ESTRATTO DEL DOCUMENTO:
-=-=-=-=-

Numeri e prospettive
Il pil russo sale. Ma l'economia di Putin non è affatto in buona salute
Il Fmi stima una crescita del 2.6 per cento. Tuttavia, “la combinazione di spesa militare, carenza di manodopera, e l’aumento di salari e sussidi ha creato un’illusione di benessere che non durerà”, spiega Prokopenko, economista ed ex consigliera della Banca centrale russa fino al 2022
Nell'ultimo World Economic Outlook il Fondo monetario internazionale ha rivisto al rialzo le prospettive per la crescita globale, con previsioni ottimistiche anche nel caso della Russia, il cui Pil quest’anno dovrebbe crescere del 2,6 per cento grazie al boom della spesa militare.
Numeri che soddisferanno i desideri di Vladimir Putin e dei suoi ammiratori in occidente, mentre gli esperti si chiedono se l’economia russa riuscirà a reggere un altro anno di “surriscaldamento” trainato dalle spese militari, e da un dirigismo statale che per certi aspetti rievoca i tempi sovietici.

-=-=-=-=-

DATI:
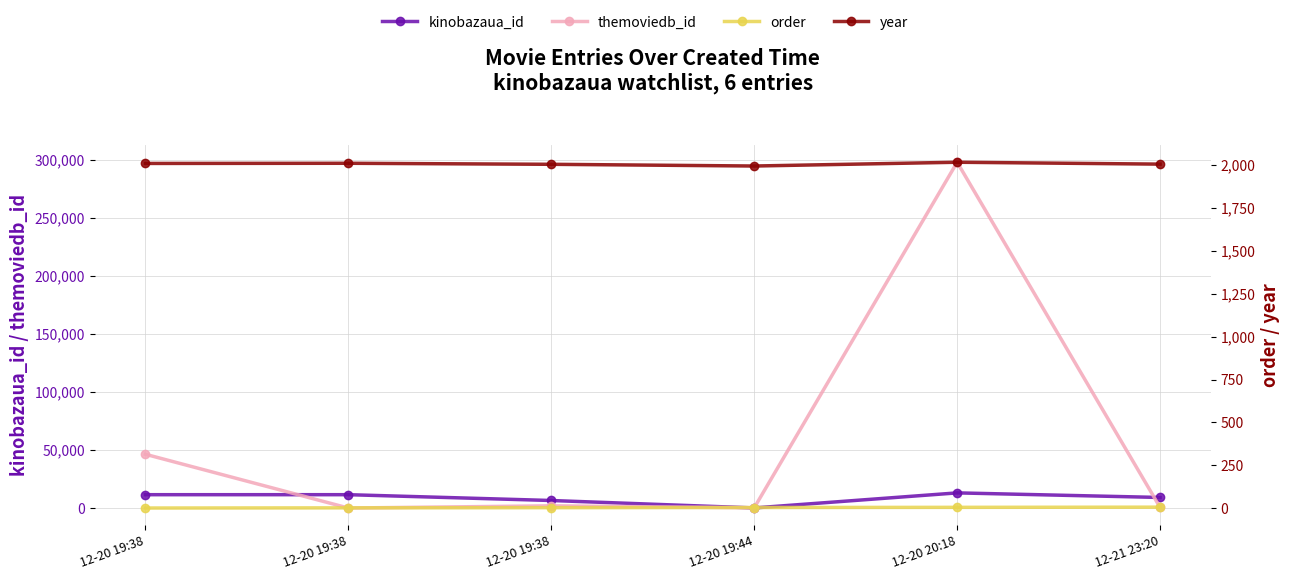

Between 12-20 19:38 and 12-20 19:38, which series saw the biggest shift?

themoviedb_id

-=-=-=-=-

SCOPO DELL'ESERCIZIO:
Rispondi a queste domande sull'estratto dedicato all'economia russa.
(a) Di quanto dovrebbe crescere quest'anno il Pil russo secondo il Fondo monetario internazionale?
(b) Fino a quale anno Prokopenko è stata consigliera della Banca centrale russa?
(c) Quali tempi rievoca per certi aspetti il dirigismo statale?
Per rispondere basta l'estratto.

RISPOSTA:
(a) Del 2,6 per cento.
(b) Fino al 2022.
(c) I tempi sovietici.